[Reading text — start]
“Strike boldly; it is your habit, and the means of your elevation.”
-John Catron

That’s the opening volley in an interesting US History book I cracked open this week titled Polk: The Man Who Transformed The Presidency of America, by Walter Borneman.

“Strike boldly, is your habit…”

The same advice that US Supreme Court Justice, John Caltron, gave James Polk in 1837 could be given to the US stock market in 2017. With complete and utter disregard for the political nausea in this country, the Russell 2000 closed at an all-time high yesterday.

Striking Boldly - 06.27.2017 fertilizer cartoon 

Back to the Global Macro Grind

All-time, as history students know, is a very long time. And while it’s true that the SP500 didn’t close at an all-time high yesterday, it’s also true that it closed up +0.9% on the day and is back to within -0.5% of its record close of 2453.

So you’re looking for short ideas? I have at least 3 for you this morning:

  1. The Euro (vs. USD)
  2. Levered US Energy Companies (SEMG)
  3. Reflation’s Rollover (XME)

That last one was the 1st ticker we highlighted in our Q2 Macro Themes presentation back at the beginning of April, 2017. Back then, not unlike Oil & Gas Stocks (XOP) this morning, the Metals & Mining ETF (XME) had an implied volatility discount.
[Reading text — finish]
[Given records — start]
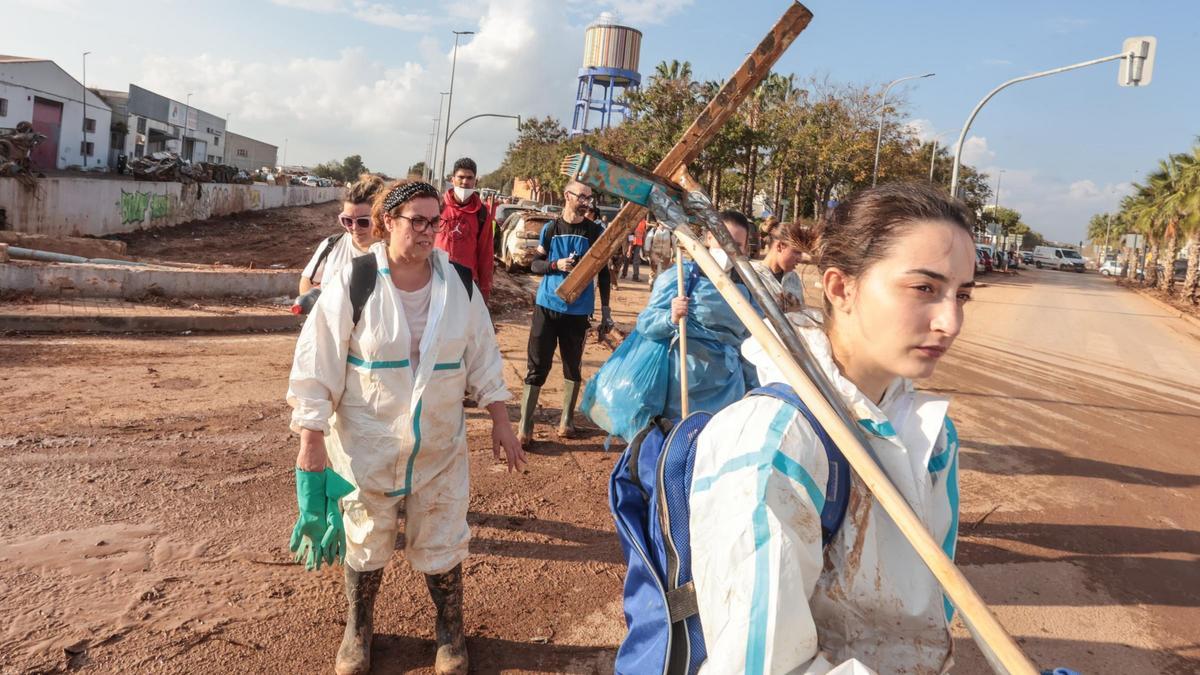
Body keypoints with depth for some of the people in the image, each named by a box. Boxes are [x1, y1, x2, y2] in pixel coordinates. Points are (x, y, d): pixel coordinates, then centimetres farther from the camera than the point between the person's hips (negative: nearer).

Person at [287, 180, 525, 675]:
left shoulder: (459, 283, -3)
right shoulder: (353, 283, -13)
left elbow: (483, 357, 5)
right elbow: (316, 363, -10)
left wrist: (500, 421, 4)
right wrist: (312, 440, -11)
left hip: (440, 446, 2)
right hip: (367, 444, -2)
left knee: (441, 544, 12)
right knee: (366, 543, 15)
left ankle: (450, 631, 36)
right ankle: (357, 631, 40)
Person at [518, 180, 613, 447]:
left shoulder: (595, 232, 0)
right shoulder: (551, 228, 3)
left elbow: (603, 273, 6)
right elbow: (535, 264, 7)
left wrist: (606, 310, 4)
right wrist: (556, 265, -14)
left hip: (578, 310, 0)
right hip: (547, 306, 0)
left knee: (573, 366, 10)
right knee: (537, 366, -1)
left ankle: (567, 420, 25)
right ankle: (525, 427, 3)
[Given records — finish]
◆ **Instructions**:
- 1) Translate this sentence from the market commentary into French: "With complete and utter disregard for the political nausea in this country, the Russell 2000 closed at an all-time high yesterday."
- 2) Rewrite the passage of the market commentary that begins at "The same advice" and stops after "close of 2453.", changing "SP500" to "S&P 500".

◆ **Activity answers**:
- 1) Au mépris total et absolu de la nausée politique qui règne dans ce pays, le Russell 2000 a clôturé hier à un sommet historique.

- 2)
The same advice that US Supreme Court Justice, John Caltron, gave James Polk in 1837 could be given to the US stock market in 2017. With complete and utter disregard for the political nausea in this country, the Russell 2000 closed at an all-time high yesterday.

Striking Boldly - 06.27.2017 fertilizer cartoon 

Back to the Global Macro Grind

All-time, as history students know, is a very long time. And while it’s true that the S&P 500 didn’t close at an all-time high yesterday, it’s also true that it closed up +0.9% on the day and is back to within -0.5% of its record close of 2453.